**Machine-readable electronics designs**
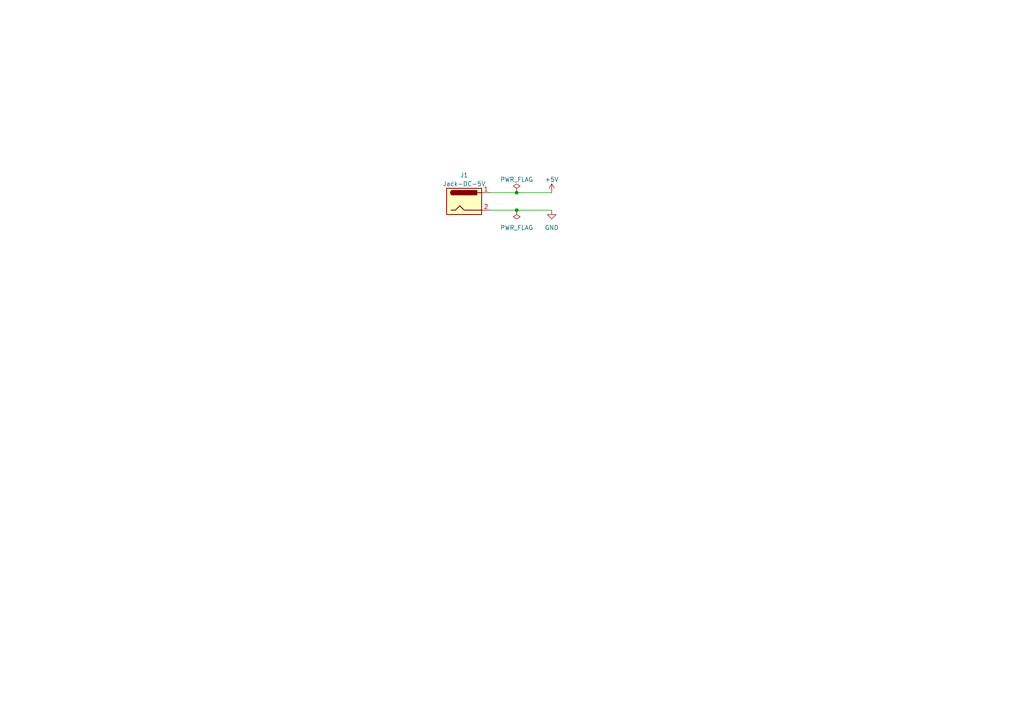
<source format=kicad_sch>
(kicad_sch (version 20230121) (generator eeschema)

  (uuid 45dde1d2-7bed-45ac-bdc4-7d0bf57d78a8)

  (paper "A4")

  

  (junction (at 149.86 55.88) (diameter 0) (color 0 0 0 0)
    (uuid a04a23f8-de4d-458b-a811-2e14a9ca595a)
  )
  (junction (at 149.86 60.96) (diameter 0) (color 0 0 0 0)
    (uuid cc585e65-c2cd-47cd-b42b-bb708fc7cc02)
  )

  (wire (pts (xy 149.86 55.88) (xy 160.02 55.88))
    (stroke (width 0) (type default))
    (uuid 0d3d4d02-e777-4b43-b1ef-845df093e8df)
  )
  (wire (pts (xy 149.86 60.96) (xy 160.02 60.96))
    (stroke (width 0) (type default))
    (uuid 117c1190-3119-4ff5-8bd0-63f8cb9ade7f)
  )
  (wire (pts (xy 142.24 60.96) (xy 149.86 60.96))
    (stroke (width 0) (type default))
    (uuid 21d4040d-b2ab-4cf7-81fc-33db609ae3cd)
  )
  (wire (pts (xy 142.24 55.88) (xy 149.86 55.88))
    (stroke (width 0) (type default))
    (uuid af80796a-9f77-4e0f-a364-b3b97b548e8b)
  )

  (symbol (lib_id "power:GND") (at 160.02 60.96 0) (unit 1)
    (in_bom yes) (on_board yes) (dnp no) (fields_autoplaced)
    (uuid 11e52e39-ed7c-44f3-84b0-29227e429bf1)
    (property "Reference" "#PWR01" (at 160.02 67.31 0)
      (effects (font (size 1.27 1.27)) hide)
    )
    (property "Value" "GND" (at 160.02 66.04 0)
      (effects (font (size 1.27 1.27)))
    )
    (property "Footprint" "" (at 160.02 60.96 0)
      (effects (font (size 1.27 1.27)) hide)
    )
    (property "Datasheet" "" (at 160.02 60.96 0)
      (effects (font (size 1.27 1.27)) hide)
    )
    (pin "1" (uuid c6b7ccfd-1a54-4752-8049-f8406838b608))
    (instances
      (project "Logic-and-Display-design"
        (path "/4a7d315f-bdf1-40ee-ab6c-d5952306d95d/4b9756a6-1768-437e-8e44-0b68e3ec3545"
          (reference "#PWR01") (unit 1)
        )
      )
    )
  )

  (symbol (lib_id "power:PWR_FLAG") (at 149.86 60.96 180) (unit 1)
    (in_bom yes) (on_board yes) (dnp no) (fields_autoplaced)
    (uuid 1dba30fd-a930-47f7-99ab-ed4cb92b7f13)
    (property "Reference" "#FLG02" (at 149.86 62.865 0)
      (effects (font (size 1.27 1.27)) hide)
    )
    (property "Value" "PWR_FLAG" (at 149.86 66.04 0)
      (effects (font (size 1.27 1.27)))
    )
    (property "Footprint" "" (at 149.86 60.96 0)
      (effects (font (size 1.27 1.27)) hide)
    )
    (property "Datasheet" "~" (at 149.86 60.96 0)
      (effects (font (size 1.27 1.27)) hide)
    )
    (pin "1" (uuid 86ccbcbd-abcd-4c4b-82a2-4ed105b842c8))
    (instances
      (project "Logic-and-Display-design"
        (path "/4a7d315f-bdf1-40ee-ab6c-d5952306d95d/4b9756a6-1768-437e-8e44-0b68e3ec3545"
          (reference "#FLG02") (unit 1)
        )
      )
    )
  )

  (symbol (lib_id "Connector:Jack-DC") (at 134.62 58.42 0) (unit 1)
    (in_bom yes) (on_board yes) (dnp no) (fields_autoplaced)
    (uuid 2d255441-e1fe-4770-a976-e58fca8c9e43)
    (property "Reference" "J1" (at 134.62 50.8 0)
      (effects (font (size 1.27 1.27)))
    )
    (property "Value" "Jack-DC-5V" (at 134.62 53.34 0)
      (effects (font (size 1.27 1.27)))
    )
    (property "Footprint" "Connector_BarrelJack:BarrelJack_Horizontal" (at 135.89 59.436 0)
      (effects (font (size 1.27 1.27)) hide)
    )
    (property "Datasheet" "~" (at 135.89 59.436 0)
      (effects (font (size 1.27 1.27)) hide)
    )
    (pin "1" (uuid abb4c0b4-1ece-4f6f-b07f-21ccd3c731ca))
    (pin "2" (uuid 37f12fbf-bf46-44e7-aa7c-57f9300ee7f3))
    (instances
      (project "Logic-and-Display-design"
        (path "/4a7d315f-bdf1-40ee-ab6c-d5952306d95d/4b9756a6-1768-437e-8e44-0b68e3ec3545"
          (reference "J1") (unit 1)
        )
      )
    )
  )

  (symbol (lib_id "power:+5V") (at 160.02 55.88 0) (unit 1)
    (in_bom yes) (on_board yes) (dnp no) (fields_autoplaced)
    (uuid 8b1085e9-acc8-4aa2-8120-747a85fa3b97)
    (property "Reference" "#PWR02" (at 160.02 59.69 0)
      (effects (font (size 1.27 1.27)) hide)
    )
    (property "Value" "+5V" (at 160.02 52.07 0)
      (effects (font (size 1.27 1.27)))
    )
    (property "Footprint" "" (at 160.02 55.88 0)
      (effects (font (size 1.27 1.27)) hide)
    )
    (property "Datasheet" "" (at 160.02 55.88 0)
      (effects (font (size 1.27 1.27)) hide)
    )
    (pin "1" (uuid e9903ced-b72f-4b17-aba6-d4e8131a9ab3))
    (instances
      (project "Logic-and-Display-design"
        (path "/4a7d315f-bdf1-40ee-ab6c-d5952306d95d/4b9756a6-1768-437e-8e44-0b68e3ec3545"
          (reference "#PWR02") (unit 1)
        )
      )
    )
  )

  (symbol (lib_id "power:PWR_FLAG") (at 149.86 55.88 0) (unit 1)
    (in_bom yes) (on_board yes) (dnp no) (fields_autoplaced)
    (uuid a16ff95e-7e7d-4e91-8c01-b5385111829d)
    (property "Reference" "#FLG01" (at 149.86 53.975 0)
      (effects (font (size 1.27 1.27)) hide)
    )
    (property "Value" "PWR_FLAG" (at 149.86 52.07 0)
      (effects (font (size 1.27 1.27)))
    )
    (property "Footprint" "" (at 149.86 55.88 0)
      (effects (font (size 1.27 1.27)) hide)
    )
    (property "Datasheet" "~" (at 149.86 55.88 0)
      (effects (font (size 1.27 1.27)) hide)
    )
    (pin "1" (uuid a8ece07f-23ed-44a2-b78e-80b6355477e2))
    (instances
      (project "Logic-and-Display-design"
        (path "/4a7d315f-bdf1-40ee-ab6c-d5952306d95d/4b9756a6-1768-437e-8e44-0b68e3ec3545"
          (reference "#FLG01") (unit 1)
        )
      )
    )
  )
)

</source>
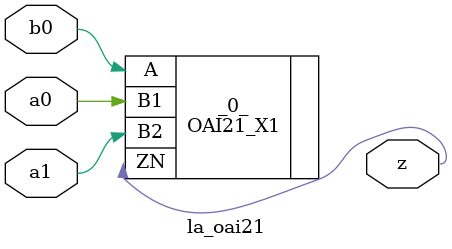
<source format=v>
/* Generated by Yosys 0.37 (git sha1 a5c7f69ed, clang 14.0.0-1ubuntu1.1 -fPIC -Os) */

module la_oai21(a0, a1, b0, z);
  input a0;
  wire a0;
  input a1;
  wire a1;
  input b0;
  wire b0;
  output z;
  wire z;
  OAI21_X1 _0_ (
    .A(b0),
    .B1(a0),
    .B2(a1),
    .ZN(z)
  );
endmodule

</source>
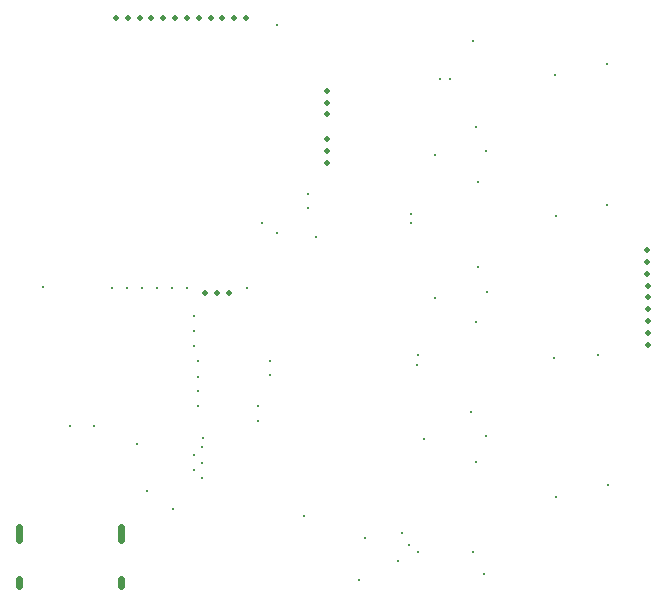
<source format=gbr>
%TF.GenerationSoftware,KiCad,Pcbnew,9.0.6*%
%TF.CreationDate,2025-12-28T18:53:21+01:00*%
%TF.ProjectId,scheme,73636865-6d65-42e6-9b69-6361645f7063,rev?*%
%TF.SameCoordinates,Original*%
%TF.FileFunction,Plated,1,2,PTH,Mixed*%
%TF.FilePolarity,Positive*%
%FSLAX46Y46*%
G04 Gerber Fmt 4.6, Leading zero omitted, Abs format (unit mm)*
G04 Created by KiCad (PCBNEW 9.0.6) date 2025-12-28 18:53:21*
%MOMM*%
%LPD*%
G01*
G04 APERTURE LIST*
%TA.AperFunction,ViaDrill*%
%ADD10C,0.300000*%
%TD*%
%TA.AperFunction,ComponentDrill*%
%ADD11C,0.500000*%
%TD*%
G04 aperture for slot hole*
%TA.AperFunction,ComponentDrill*%
%ADD12C,0.600000*%
%TD*%
G04 APERTURE END LIST*
D10*
X185100000Y-129300000D03*
X187400000Y-141100000D03*
X189400000Y-141100000D03*
X190900000Y-129400000D03*
X192200000Y-129400000D03*
X193000000Y-142600000D03*
X193500000Y-129400000D03*
X193900000Y-146600000D03*
X194700000Y-129400000D03*
X196000000Y-129400000D03*
X196100000Y-148075000D03*
X197300000Y-129400000D03*
X197900000Y-131800000D03*
X197900000Y-133000000D03*
X197900000Y-134300000D03*
X197900000Y-143525000D03*
X197900000Y-144825000D03*
X198200000Y-135600000D03*
X198200000Y-136900000D03*
X198200000Y-138100000D03*
X198200000Y-139400000D03*
X198500000Y-142900000D03*
X198500000Y-144200000D03*
X198503007Y-145485768D03*
X198621646Y-142109300D03*
X202360000Y-129400000D03*
X203300000Y-139400000D03*
X203320000Y-140700000D03*
X203600000Y-123900000D03*
X204300000Y-135600000D03*
X204300000Y-136800000D03*
X204899998Y-124700000D03*
X204900000Y-107100000D03*
X207200000Y-148700000D03*
X207500000Y-121400000D03*
X207500000Y-122595000D03*
X208200000Y-125100000D03*
X211800000Y-154100000D03*
X212325000Y-150550000D03*
X215170000Y-152535000D03*
X215440000Y-150130000D03*
X216075000Y-151120000D03*
X216230000Y-123100000D03*
X216257570Y-123899528D03*
X216725000Y-135900000D03*
X216800000Y-135100000D03*
X216800000Y-151775000D03*
X217370491Y-142140982D03*
X218300000Y-118100000D03*
X218300000Y-130225000D03*
X218650000Y-111675000D03*
X219550000Y-111675000D03*
X221350000Y-139900000D03*
X221450000Y-151750000D03*
X221500000Y-108525000D03*
X221700000Y-115775000D03*
X221700000Y-132250000D03*
X221750000Y-144150000D03*
X221900000Y-120450000D03*
X221900000Y-127600000D03*
X222450000Y-153650000D03*
X222554442Y-117829442D03*
X222600000Y-141950000D03*
X222700000Y-129700000D03*
X228375000Y-135325000D03*
X228450000Y-111375000D03*
X228500000Y-147100000D03*
X228550000Y-123300000D03*
X232100000Y-135100000D03*
X232850000Y-110425000D03*
X232850000Y-122350000D03*
X232950000Y-146050000D03*
D11*
%TO.C,J11*%
X191260000Y-106500000D03*
X192260000Y-106500000D03*
X193260000Y-106500000D03*
%TO.C,J10*%
X194260000Y-106500000D03*
X195260000Y-106500000D03*
X196260000Y-106500000D03*
%TO.C,J6*%
X197260000Y-106500000D03*
X198260000Y-106500000D03*
%TO.C,J1*%
X198800000Y-129800000D03*
%TO.C,J6*%
X199260000Y-106500000D03*
%TO.C,J1*%
X199800000Y-129800000D03*
%TO.C,J4*%
X200260000Y-106500000D03*
%TO.C,J1*%
X200800000Y-129800000D03*
%TO.C,J4*%
X201260000Y-106500000D03*
X202260000Y-106500000D03*
%TO.C,J3*%
X209100000Y-112700000D03*
X209100000Y-113700000D03*
X209100000Y-114700000D03*
%TO.C,J2*%
X209100000Y-116800000D03*
X209100000Y-117800000D03*
X209100000Y-118800000D03*
%TO.C,J7*%
X236225000Y-126200000D03*
X236225000Y-127200000D03*
X236225000Y-128200000D03*
%TO.C,J8*%
X236275000Y-129200000D03*
X236275000Y-130200000D03*
X236275000Y-131200000D03*
%TO.C,J9*%
X236275000Y-132200000D03*
X236275000Y-133200000D03*
X236275000Y-134200000D03*
D12*
%TO.C,J5*%
X183080000Y-150705000D02*
X183080000Y-149605000D01*
X183080000Y-154635000D02*
X183080000Y-154035000D01*
X191720000Y-150705000D02*
X191720000Y-149605000D01*
X191720000Y-154635000D02*
X191720000Y-154035000D01*
M02*

</source>
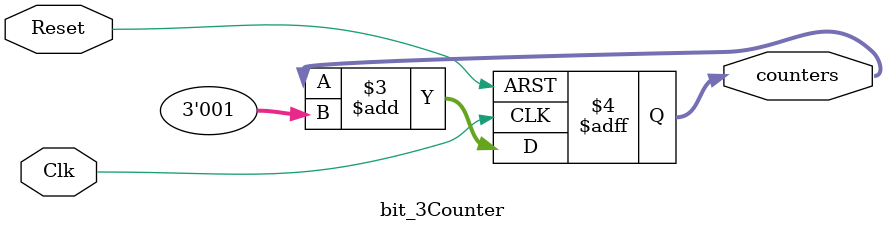
<source format=v>
module bit_3Counter(counters,Clk, Reset);
	
 //variables of the module
 input Clk;// input clock
 input Reset; // asynchronous reset
 output reg [2:0]counters; // registered nodes to store value
 
 //the behaviour of registered nodes
   always @(posedge Clk or negedge Reset) 
   
      begin
      
	     if (Reset==1'b0) // when reset is 0
	          counters[2:0]=3'b0; //reset the counter
	          
	     else  //when reset is 1
	          /* the array of 3 bits treated as a single numeric value,
		      The counter is incremented by 1
		      */
		      counters[2:0]<=counters[2:0]+3'b1; 
		     
      end
 
	
endmodule
</source>
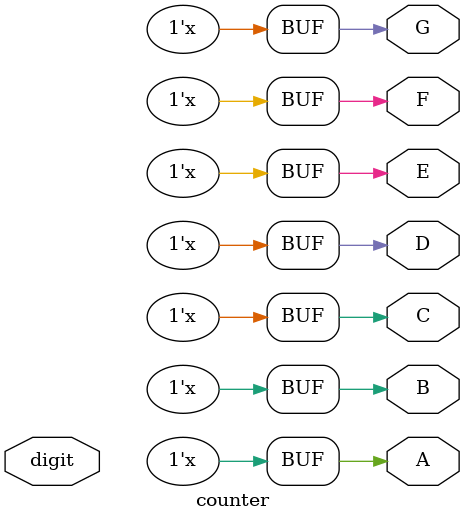
<source format=v>
`timescale 1ns / 1ps

 // Basically an encoder for our display! (I think)
module counter(
input [7:0] digit,
output  reg  A,
output reg B,
output reg C,
output reg D,
output reg E,
output reg F,
output reg G
    );

reg [6:0] encde = 7'b0000000; 

always@ (digit) begin
    case(digit)
        8'b00000000 : encde <= 7'b1111110;//0 //I believe this turns our 8 digit binary score into one that can be read on 7 screens
        8'b00000001 : encde <= 7'b0110000;//1
        8'b00000010 : encde <= 7'b1101101;//2
        8'b00000011 : encde <= 7'b1111001;//3
        8'b00000100 : encde <= 7'b0110011;//4       
        8'b00000101 : encde <= 7'b1011011;//5
        8'b00000110 : encde <= 7'b1011111;//6
        8'b00000111 : encde <= 7'b1110000;//7
        8'b00001000 : encde <= 7'b1111111;//8
        8'b00001001 : encde <= 7'b1111011;//9
        8'b00001010 : encde <= 7'b1011011;//S
        8'b00001100 : encde <= 7'b1001110;//C
        8'b00001011 : encde <= 7'b1000110;//R
        8'b00001110 : encde <= 7'b1001111;//E
        8'b00010001 : encde <= 7'b0001110;//L
        8'b11111110 : encde <= 7'b0000001;//minus
        8'b11111111 : encde <= 7'b0000000;//empty
        endcase

   A = ~encde[6];
   B = ~encde[5];
   C = ~encde[4];
   D = ~encde[3];
   E = ~encde[2];
   F = ~encde[1];
   G = ~encde[0];
end
endmodule

</source>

**EXERCISE**
Repeat the records above exactly, from the first line through the line containing "(wire (pts (xy 142.24 55.88)", and leave out the pictures.

**OUTPUT FOR THIS EXERCISE**
<source format=kicad_sch>
(kicad_sch (version 20230121) (generator eeschema)

  (uuid 45dde1d2-7bed-45ac-bdc4-7d0bf57d78a8)

  (paper "A4")

  

  (junction (at 149.86 55.88) (diameter 0) (color 0 0 0 0)
    (uuid a04a23f8-de4d-458b-a811-2e14a9ca595a)
  )
  (junction (at 149.86 60.96) (diameter 0) (color 0 0 0 0)
    (uuid cc585e65-c2cd-47cd-b42b-bb708fc7cc02)
  )

  (wire (pts (xy 149.86 55.88) (xy 160.02 55.88))
    (stroke (width 0) (type default))
    (uuid 0d3d4d02-e777-4b43-b1ef-845df093e8df)
  )
  (wire (pts (xy 149.86 60.96) (xy 160.02 60.96))
    (stroke (width 0) (type default))
    (uuid 117c1190-3119-4ff5-8bd0-63f8cb9ade7f)
  )
  (wire (pts (xy 142.24 60.96) (xy 149.86 60.96))
    (stroke (width 0) (type default))
    (uuid 21d4040d-b2ab-4cf7-81fc-33db609ae3cd)
  )
  (wire (pts (xy 142.24 55.88) (xy 149.86 55.88))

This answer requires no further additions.